«FRENCH POLICE ‘WON’T GO IN SEA’ TO STOP BOATS» : tel est le titre choc qu’affichait ce vendredi la Une du Daily Express.
Le quotidien britannique, connu pour son ton populiste et ses positions anti-immigration, accuse frontalement les forces françaises d’inaction face aux traversées de migrants vers l’Angleterre.
Selon l’article, les syndicats de police français estiment qu’il n’entre pas dans leurs missions d’«aller dans l’eau» pour intercepter les embarcations de fortune. «Les agents manquent d’équipements adaptés et n’ont reçu aucun ordre», rapporte le journal, citant Jean-Christophe Couvy, responsable du syndicat.
La Une qui humilie !
La formulation est brutale : réduire l’action de la police française à un refus de «se mouiller» — au sens propre comme au figuré — revient à pointer une forme de lâcheté. Le Daily Express fait de cette phrase un symbole de l’impuissance française et un motif d’indignation pour l’opinion publique britannique, excédée par l’augmentation des traversées.

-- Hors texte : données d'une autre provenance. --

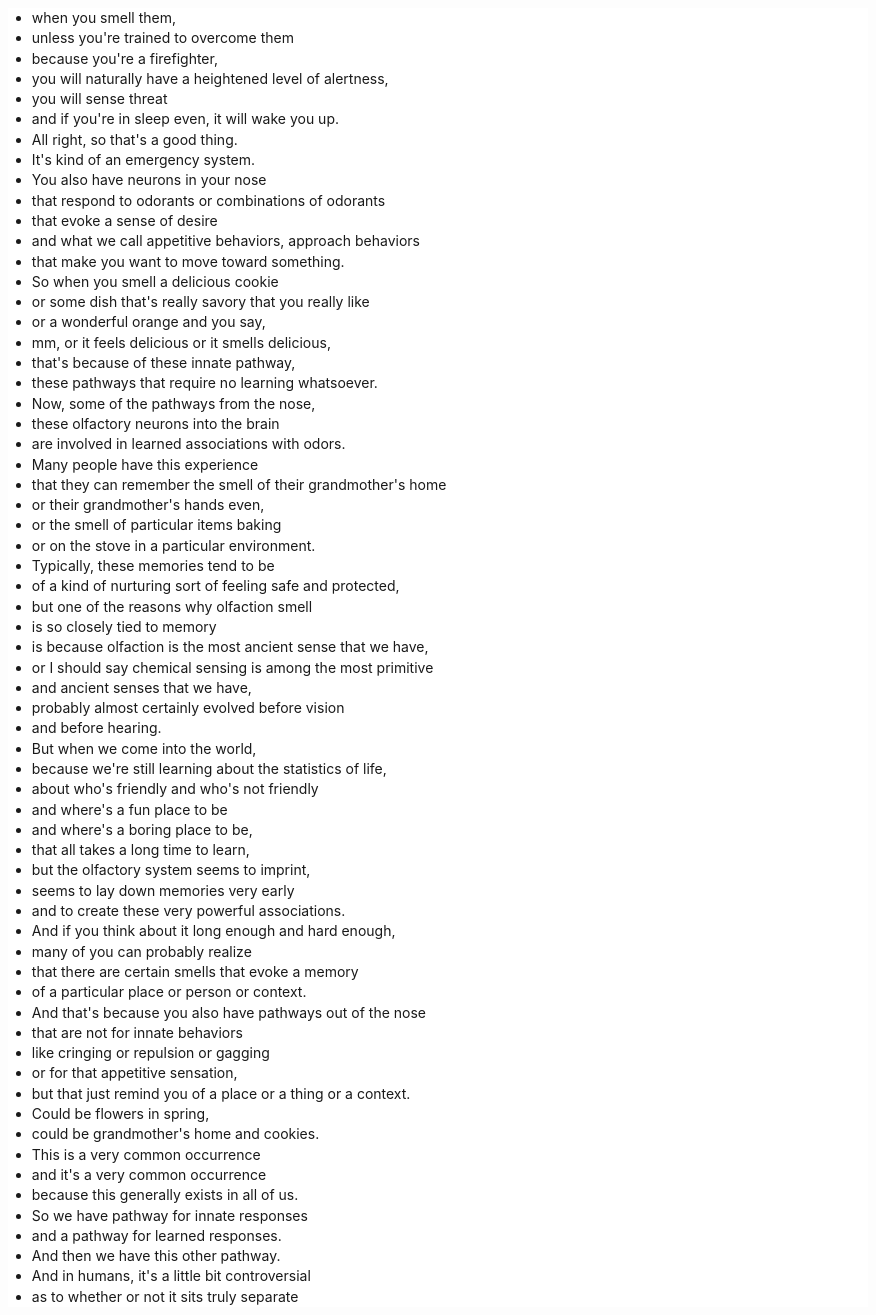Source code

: *  when you smell them,
*  unless you're trained to overcome them
*  because you're a firefighter,
*  you will naturally have a heightened level of alertness,
*  you will sense threat
*  and if you're in sleep even, it will wake you up.
*  All right, so that's a good thing.
*  It's kind of an emergency system.
*  You also have neurons in your nose
*  that respond to odorants or combinations of odorants
*  that evoke a sense of desire
*  and what we call appetitive behaviors, approach behaviors
*  that make you want to move toward something.
*  So when you smell a delicious cookie
*  or some dish that's really savory that you really like
*  or a wonderful orange and you say,
*  mm, or it feels delicious or it smells delicious,
*  that's because of these innate pathway,
*  these pathways that require no learning whatsoever.
*  Now, some of the pathways from the nose,
*  these olfactory neurons into the brain
*  are involved in learned associations with odors.
*  Many people have this experience
*  that they can remember the smell of their grandmother's home
*  or their grandmother's hands even,
*  or the smell of particular items baking
*  or on the stove in a particular environment.
*  Typically, these memories tend to be
*  of a kind of nurturing sort of feeling safe and protected,
*  but one of the reasons why olfaction smell
*  is so closely tied to memory
*  is because olfaction is the most ancient sense that we have,
*  or I should say chemical sensing is among the most primitive
*  and ancient senses that we have,
*  probably almost certainly evolved before vision
*  and before hearing.
*  But when we come into the world,
*  because we're still learning about the statistics of life,
*  about who's friendly and who's not friendly
*  and where's a fun place to be
*  and where's a boring place to be,
*  that all takes a long time to learn,
*  but the olfactory system seems to imprint,
*  seems to lay down memories very early
*  and to create these very powerful associations.
*  And if you think about it long enough and hard enough,
*  many of you can probably realize
*  that there are certain smells that evoke a memory
*  of a particular place or person or context.
*  And that's because you also have pathways out of the nose
*  that are not for innate behaviors
*  like cringing or repulsion or gagging
*  or for that appetitive sensation,
*  but that just remind you of a place or a thing or a context.
*  Could be flowers in spring,
*  could be grandmother's home and cookies.
*  This is a very common occurrence
*  and it's a very common occurrence
*  because this generally exists in all of us.
*  So we have pathway for innate responses
*  and a pathway for learned responses.
*  And then we have this other pathway.
*  And in humans, it's a little bit controversial
*  as to whether or not it sits truly separate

En réalité, ce type de couverture traduit moins un constat opérationnel qu’une stratégie politique : Londres reproche à Paris de ne pas en faire assez, tandis que la France rappelle régulièrement qu’elle intercepte déjà des milliers de migrants avant leur départ et qu’elle agit dans un cadre légal strict, qui interdit d’intervenir dans les eaux britanniques.
Cette Une, largement relayée, illustre la guerre médiatique autour de la Manche. Elle fait honte aux forces françaises, présentées comme des spectateurs impassibles, alors qu’elles sont quotidiennement mobilisées sur les plages du nord. Mais elle sert aussi une rhétorique : celle d’un Royaume-Uni qui, après le Brexit, cherche à rejeter sur son voisin français la responsabilité d’une crise migratoire devenue structurelle.